United States v. Ladue, No. 16-2299 (8th Cir. 2017)
Annotate this CaseThe Eighth Circuit affirmed the district court's denial of defendant's motion to withdraw his guilty plea to two counts of aggravated sexual abuse. The court held that the district court did not violate Federal Rule of Criminal Procedure 11(b)(1)(I), because no mandatory minimum penalty applied in this case. Even if Rule 11 required the district court to advise defendant that he was not eligible for probation, a departure from Rule 11 requirements was harmless error because it did not affect his substantial rights. In this case, an attorney advised defendant before he entered his guilty plea that probation was not an option, and defendant sought to withdraw his plea long before he learned he was not eligible for probation so he could not show that the district court's failure to advise that probation was unavailable caused his decision to plead guilty.

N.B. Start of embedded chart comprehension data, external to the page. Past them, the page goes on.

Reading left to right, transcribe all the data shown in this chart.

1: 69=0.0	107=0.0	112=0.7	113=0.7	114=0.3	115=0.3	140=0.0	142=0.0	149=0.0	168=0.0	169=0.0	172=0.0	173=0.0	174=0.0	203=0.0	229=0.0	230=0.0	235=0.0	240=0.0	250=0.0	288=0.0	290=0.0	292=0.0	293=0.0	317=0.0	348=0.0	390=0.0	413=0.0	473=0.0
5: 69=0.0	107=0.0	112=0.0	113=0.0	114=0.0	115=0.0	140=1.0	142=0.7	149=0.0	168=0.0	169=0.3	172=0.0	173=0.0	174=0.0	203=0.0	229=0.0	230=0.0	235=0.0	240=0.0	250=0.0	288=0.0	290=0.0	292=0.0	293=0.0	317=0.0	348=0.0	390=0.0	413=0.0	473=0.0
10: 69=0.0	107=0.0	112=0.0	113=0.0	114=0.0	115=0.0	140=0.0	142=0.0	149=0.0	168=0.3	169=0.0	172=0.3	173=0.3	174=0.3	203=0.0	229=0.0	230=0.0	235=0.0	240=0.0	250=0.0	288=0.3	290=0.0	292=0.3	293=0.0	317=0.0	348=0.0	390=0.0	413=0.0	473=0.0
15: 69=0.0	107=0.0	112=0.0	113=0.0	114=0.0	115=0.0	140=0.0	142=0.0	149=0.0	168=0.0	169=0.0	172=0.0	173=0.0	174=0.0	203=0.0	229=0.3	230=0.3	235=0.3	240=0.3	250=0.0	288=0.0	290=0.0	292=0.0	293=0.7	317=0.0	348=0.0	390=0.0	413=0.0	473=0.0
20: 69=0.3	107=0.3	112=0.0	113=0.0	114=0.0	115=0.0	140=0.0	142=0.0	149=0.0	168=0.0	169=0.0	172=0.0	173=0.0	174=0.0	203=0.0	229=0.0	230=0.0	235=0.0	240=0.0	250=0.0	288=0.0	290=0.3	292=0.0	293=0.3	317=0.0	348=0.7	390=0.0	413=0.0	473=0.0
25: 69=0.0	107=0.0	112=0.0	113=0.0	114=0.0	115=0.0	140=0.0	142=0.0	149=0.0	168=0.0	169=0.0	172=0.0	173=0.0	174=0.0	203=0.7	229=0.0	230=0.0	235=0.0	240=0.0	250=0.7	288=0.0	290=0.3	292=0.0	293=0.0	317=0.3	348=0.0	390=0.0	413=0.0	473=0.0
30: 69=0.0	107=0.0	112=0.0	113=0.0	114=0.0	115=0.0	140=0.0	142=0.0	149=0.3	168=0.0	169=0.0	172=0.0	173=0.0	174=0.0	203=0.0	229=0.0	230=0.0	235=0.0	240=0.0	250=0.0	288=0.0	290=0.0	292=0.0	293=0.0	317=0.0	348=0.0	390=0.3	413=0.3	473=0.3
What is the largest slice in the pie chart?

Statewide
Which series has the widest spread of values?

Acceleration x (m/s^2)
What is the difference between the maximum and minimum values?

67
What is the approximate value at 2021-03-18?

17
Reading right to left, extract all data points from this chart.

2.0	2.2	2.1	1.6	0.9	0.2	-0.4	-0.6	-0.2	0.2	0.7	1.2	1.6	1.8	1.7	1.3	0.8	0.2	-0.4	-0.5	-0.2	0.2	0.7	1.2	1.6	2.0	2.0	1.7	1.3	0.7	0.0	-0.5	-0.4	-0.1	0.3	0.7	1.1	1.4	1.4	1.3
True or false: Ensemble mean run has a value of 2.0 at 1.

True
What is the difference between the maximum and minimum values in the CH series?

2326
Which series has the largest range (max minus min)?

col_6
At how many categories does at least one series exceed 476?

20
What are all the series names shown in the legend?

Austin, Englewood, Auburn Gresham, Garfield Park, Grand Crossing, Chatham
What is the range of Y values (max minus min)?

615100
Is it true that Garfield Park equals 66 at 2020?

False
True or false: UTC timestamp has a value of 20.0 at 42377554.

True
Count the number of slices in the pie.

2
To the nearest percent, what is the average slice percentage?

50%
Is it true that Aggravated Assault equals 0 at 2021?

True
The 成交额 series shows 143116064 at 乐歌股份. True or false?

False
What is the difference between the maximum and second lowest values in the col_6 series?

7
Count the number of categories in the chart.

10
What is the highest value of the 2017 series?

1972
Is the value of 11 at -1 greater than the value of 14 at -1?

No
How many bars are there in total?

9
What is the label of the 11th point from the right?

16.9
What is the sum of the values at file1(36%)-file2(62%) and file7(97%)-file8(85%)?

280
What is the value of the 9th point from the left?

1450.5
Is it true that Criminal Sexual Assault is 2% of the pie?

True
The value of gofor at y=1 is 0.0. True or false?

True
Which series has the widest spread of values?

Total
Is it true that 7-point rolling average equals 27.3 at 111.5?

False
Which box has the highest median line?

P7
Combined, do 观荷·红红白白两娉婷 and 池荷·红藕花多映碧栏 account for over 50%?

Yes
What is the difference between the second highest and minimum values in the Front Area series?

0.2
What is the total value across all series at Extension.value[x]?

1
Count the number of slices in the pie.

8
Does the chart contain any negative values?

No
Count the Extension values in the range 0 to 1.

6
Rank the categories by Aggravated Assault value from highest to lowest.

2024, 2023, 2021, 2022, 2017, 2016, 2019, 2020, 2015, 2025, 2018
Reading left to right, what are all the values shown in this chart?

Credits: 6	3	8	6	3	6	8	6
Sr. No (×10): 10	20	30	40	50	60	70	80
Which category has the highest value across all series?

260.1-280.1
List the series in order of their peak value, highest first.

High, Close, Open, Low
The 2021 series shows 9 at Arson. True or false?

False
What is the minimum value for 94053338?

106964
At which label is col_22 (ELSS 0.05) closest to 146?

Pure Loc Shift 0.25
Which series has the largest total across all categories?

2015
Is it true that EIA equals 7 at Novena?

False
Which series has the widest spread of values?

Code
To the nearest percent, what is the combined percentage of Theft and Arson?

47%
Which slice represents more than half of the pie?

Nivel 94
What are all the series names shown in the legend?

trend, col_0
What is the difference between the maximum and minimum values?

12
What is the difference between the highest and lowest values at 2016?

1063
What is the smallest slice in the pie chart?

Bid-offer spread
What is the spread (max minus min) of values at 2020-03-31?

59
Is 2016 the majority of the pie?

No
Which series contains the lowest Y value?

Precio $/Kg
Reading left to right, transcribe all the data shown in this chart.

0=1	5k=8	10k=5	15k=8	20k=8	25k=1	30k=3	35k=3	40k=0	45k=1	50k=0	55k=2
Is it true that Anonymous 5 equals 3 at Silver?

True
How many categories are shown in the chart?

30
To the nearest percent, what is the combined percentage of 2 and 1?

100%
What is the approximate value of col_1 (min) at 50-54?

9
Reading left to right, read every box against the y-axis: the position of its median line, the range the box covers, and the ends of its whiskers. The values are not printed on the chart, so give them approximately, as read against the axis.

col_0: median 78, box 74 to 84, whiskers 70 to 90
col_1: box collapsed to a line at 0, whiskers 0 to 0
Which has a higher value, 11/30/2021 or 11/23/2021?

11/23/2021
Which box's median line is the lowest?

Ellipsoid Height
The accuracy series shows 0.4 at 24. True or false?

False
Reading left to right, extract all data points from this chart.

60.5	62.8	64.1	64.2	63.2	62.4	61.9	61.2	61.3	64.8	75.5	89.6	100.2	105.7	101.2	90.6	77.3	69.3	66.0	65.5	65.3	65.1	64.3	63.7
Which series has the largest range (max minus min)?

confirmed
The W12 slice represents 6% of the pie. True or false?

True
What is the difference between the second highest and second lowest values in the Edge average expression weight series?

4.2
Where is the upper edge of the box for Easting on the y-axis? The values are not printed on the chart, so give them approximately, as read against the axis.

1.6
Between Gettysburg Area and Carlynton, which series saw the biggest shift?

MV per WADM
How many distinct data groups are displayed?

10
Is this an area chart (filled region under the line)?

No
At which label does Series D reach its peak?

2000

Court Description: Loken, Author, with Wollman, Circuit Judge, and Rossiter, District Judge] Criminal case - Criminal law. Ineligibility for probation is not a mandatory minimum penalty within the meaning of Rule 11(b)(1)(I) and the court's failure to inform plaintiff that he was ineligible for probation because he was pleading guilty to aggravated sexual abuse, a Class A felony, was not a violation of the rule; even assuming that Rule 11 required the court to advise defendant that he was not eligible for probation, the failure to do so was a harmless error because it did not affect substantial rights; defendant could not show that eligibility for probation was a decisive factor in his decision to plead guilty.